Unfortunately, in a society that promotes such blatant extremism in behaviour and reactions, we are no longer able to have a civil conversation on issues that really matter.

And I get it – issues like race, gender identity, finances, socioeconomic status can all be deeply personal and have much more riding on them than what appears on the surface. There can be a lot of conviction, and also a lot of pain.

But we have lost the ability to have a conversation on these things. No doubt arguments on the big topics will always be fairly heated, but what has happened to our respect for the human life? We reduce people down to nothing more than their ideals, and take licence to absolutely destroy their person based on our ability to accept or reject what they believe.

And what happens when a group of people who are outraged, triggered, furious and determined usually do? Destroy others, and usually also their own reputations, livelihoods, and even their own lives.

One of the most pressing topics at the time of writing in my country is the issue of same-sex marriage, on which and around which former National Party leader John Anderson put forward his concerns beyond the immediate issue – he rightly highlighted that our parliament and even our country is deeply fractured, so focused on what divides us that we have forgotten that we have even more things that unite us (fantastic interview, check it out here). His comments reminded me of a TedX Talk I heard in recent years of how we are all unique, but only by a difference of 0.06%.

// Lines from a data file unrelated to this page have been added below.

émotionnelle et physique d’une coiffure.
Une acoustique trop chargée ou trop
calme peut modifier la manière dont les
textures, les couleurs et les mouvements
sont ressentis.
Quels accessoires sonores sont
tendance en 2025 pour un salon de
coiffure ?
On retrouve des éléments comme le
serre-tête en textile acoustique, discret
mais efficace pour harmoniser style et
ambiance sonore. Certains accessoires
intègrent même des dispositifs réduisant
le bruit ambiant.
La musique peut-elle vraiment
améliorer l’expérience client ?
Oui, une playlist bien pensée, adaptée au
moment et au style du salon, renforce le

And yet our increasingly extreme reactions to opposing viewpoints will only continue to escalate to the point of violence as we lose our ability to remember the value of the person or the people we are speaking to.

Does this mean we should always agree? It’s not always going to be possible. But we do need to find a path that leads us to a safer and more secure society, not one dominated by hatefully discounting those we can’t see eye to eye with.

And really, it starts small, and it starts with all of us. Even when we have been genuinely driven to outrage and being triggered by all things big and small, we really need to stop destroying our entire world over it. We can’t sink the ship we’re all on. We, like those in the earlier days of the great ships powered by human effort, need to learn how to row together.

We can’t have another Charlottesville happen again.

How about you? Do you think our obsession with outrage and being triggered is a good or a bad thing?